A baby with smooth regular breathing, pink stable colour, smooth movements, hands clasped, finger holding, bringing hand to mouth, sucking, tucking in arms and legs to his/her body, holding his/her hand, frowning, cooing, smiling, actively turning to sounds, bright eyed highlight the characteristics. 

This baby will respond to being held and touched. This baby is well organised and able to spend time looking and being bright and stimulated. 

When baby becomes tired he/she will begin to fuss, cry, his/her colour will change and he/she may need other strategies to calm him/her, for instance a term aged baby maybe telling you he/she wants a nappy change or a feed. 

An early baby has possibly just had enough and cannot get comfortable and begins to tell you this through the body signals, eyes beginning to droop, body tone lowering and becoming limp, face grimacing, eyes go glassy, has a weak cry, hands are just sitting in mid air above the baby, holding fists tight, becomes very fidgety, may cough, sneeze, sigh, have a panicked look on face, move rapidly from being asleep to awake back again to sleep. 
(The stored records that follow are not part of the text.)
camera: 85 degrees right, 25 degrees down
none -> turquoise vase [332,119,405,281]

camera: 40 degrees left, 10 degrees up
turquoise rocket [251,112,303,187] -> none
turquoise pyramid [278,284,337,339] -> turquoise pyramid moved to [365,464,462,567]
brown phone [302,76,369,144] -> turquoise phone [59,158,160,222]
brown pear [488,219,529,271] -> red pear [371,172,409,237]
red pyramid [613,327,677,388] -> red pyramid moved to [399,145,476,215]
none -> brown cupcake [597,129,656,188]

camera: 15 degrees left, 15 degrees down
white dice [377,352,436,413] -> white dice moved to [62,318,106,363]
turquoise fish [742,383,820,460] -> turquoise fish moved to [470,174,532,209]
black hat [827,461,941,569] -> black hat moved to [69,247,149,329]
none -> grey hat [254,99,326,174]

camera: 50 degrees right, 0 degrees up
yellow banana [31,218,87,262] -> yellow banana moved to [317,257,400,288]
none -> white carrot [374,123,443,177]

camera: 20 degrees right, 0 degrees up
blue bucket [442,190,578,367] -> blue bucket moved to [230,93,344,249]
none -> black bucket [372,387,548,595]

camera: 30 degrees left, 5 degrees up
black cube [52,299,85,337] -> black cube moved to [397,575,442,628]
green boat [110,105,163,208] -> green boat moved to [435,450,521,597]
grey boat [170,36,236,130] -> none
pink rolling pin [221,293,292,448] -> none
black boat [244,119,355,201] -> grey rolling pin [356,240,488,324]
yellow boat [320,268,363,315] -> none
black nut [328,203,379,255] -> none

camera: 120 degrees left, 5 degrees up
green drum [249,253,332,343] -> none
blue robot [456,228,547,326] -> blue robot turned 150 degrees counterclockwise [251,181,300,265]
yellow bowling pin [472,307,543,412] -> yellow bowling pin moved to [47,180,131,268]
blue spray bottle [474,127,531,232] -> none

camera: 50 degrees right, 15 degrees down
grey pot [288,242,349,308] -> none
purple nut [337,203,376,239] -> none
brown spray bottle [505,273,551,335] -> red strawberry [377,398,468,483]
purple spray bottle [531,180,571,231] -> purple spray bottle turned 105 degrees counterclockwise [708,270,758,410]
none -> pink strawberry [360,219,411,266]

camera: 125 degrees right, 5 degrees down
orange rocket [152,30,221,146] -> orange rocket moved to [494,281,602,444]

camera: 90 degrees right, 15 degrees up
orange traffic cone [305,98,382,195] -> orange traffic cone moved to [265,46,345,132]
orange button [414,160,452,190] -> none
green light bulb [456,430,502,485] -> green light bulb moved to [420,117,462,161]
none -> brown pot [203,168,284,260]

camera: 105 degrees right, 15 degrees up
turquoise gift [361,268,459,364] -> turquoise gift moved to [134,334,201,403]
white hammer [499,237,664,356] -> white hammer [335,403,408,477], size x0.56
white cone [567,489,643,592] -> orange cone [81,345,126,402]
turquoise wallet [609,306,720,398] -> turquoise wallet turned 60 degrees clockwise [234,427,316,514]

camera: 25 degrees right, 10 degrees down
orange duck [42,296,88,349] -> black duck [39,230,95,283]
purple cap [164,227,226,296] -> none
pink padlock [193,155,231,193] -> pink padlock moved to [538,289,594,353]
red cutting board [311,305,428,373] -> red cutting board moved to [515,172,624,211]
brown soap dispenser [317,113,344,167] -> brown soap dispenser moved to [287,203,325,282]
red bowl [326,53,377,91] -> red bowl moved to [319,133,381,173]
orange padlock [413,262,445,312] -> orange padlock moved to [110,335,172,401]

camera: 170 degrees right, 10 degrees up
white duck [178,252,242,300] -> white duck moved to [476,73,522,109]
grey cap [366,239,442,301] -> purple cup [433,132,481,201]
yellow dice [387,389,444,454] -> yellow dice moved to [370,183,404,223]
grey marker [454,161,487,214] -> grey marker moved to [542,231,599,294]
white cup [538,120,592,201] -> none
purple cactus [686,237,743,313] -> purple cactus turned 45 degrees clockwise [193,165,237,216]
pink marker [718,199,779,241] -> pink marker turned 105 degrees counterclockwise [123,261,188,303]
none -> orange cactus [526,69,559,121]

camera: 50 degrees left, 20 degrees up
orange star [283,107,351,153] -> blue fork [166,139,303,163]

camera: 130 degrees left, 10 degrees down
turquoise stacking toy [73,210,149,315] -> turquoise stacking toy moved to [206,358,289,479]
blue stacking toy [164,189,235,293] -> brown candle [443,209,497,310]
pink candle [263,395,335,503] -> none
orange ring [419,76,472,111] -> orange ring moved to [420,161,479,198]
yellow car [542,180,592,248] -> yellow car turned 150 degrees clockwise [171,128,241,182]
Stopping the activity you are doing whether it is talking/stroking/changing nappy might help. Still hands will usually help a baby, bringing the body into a tucked position, hand on head /chest and hand holding arms and hands together, positioning a roll around baby to support them and help gain composure, covering with a blanket and resting. He/she may also need a nappy change and a feed so you must observe baby well to know what they are asking for. 

The medical nursing staff caring for your baby with the developmental specialist who has assessed baby can help you with this. 

Sitting alongside your baby you will be able to observe a lot and tell the staff what he/she likes or dislikes where they like to be touched, if he/she can tolerate stroking what he/she does when their temperature is measured under the arm etc.

When your baby is stable the nurses will suggest to both of you to have some skin- to-skin time with baby, often called Kangaroo care. This can seem quite scary when baby has been small and sick but the medical and nursing staff are able to help you with this. They will make sure there is space around the incubator or cot for a comfortable chair and a screen, they will have mentioned to you that baby is getting near to the time for kangaroo care and have asked you to wear or bring suitable clothing. 

Please view the following presentation used to train the staff, so that you can enjoy the skin-to-skin time with your baby. Dads love it too and being in a very feminine environment may feel inhibited initially but once you try it you will want to do it again. It is good for parents and baby. It will also help with your milk production if you are expressing. It is a diary moment. 

However, its ok if you don’t feel ready for kangaroo care. You can get to know your baby in other ways and wait until your baby is bigger or feel you want to do this when you stay overnight or when you get home.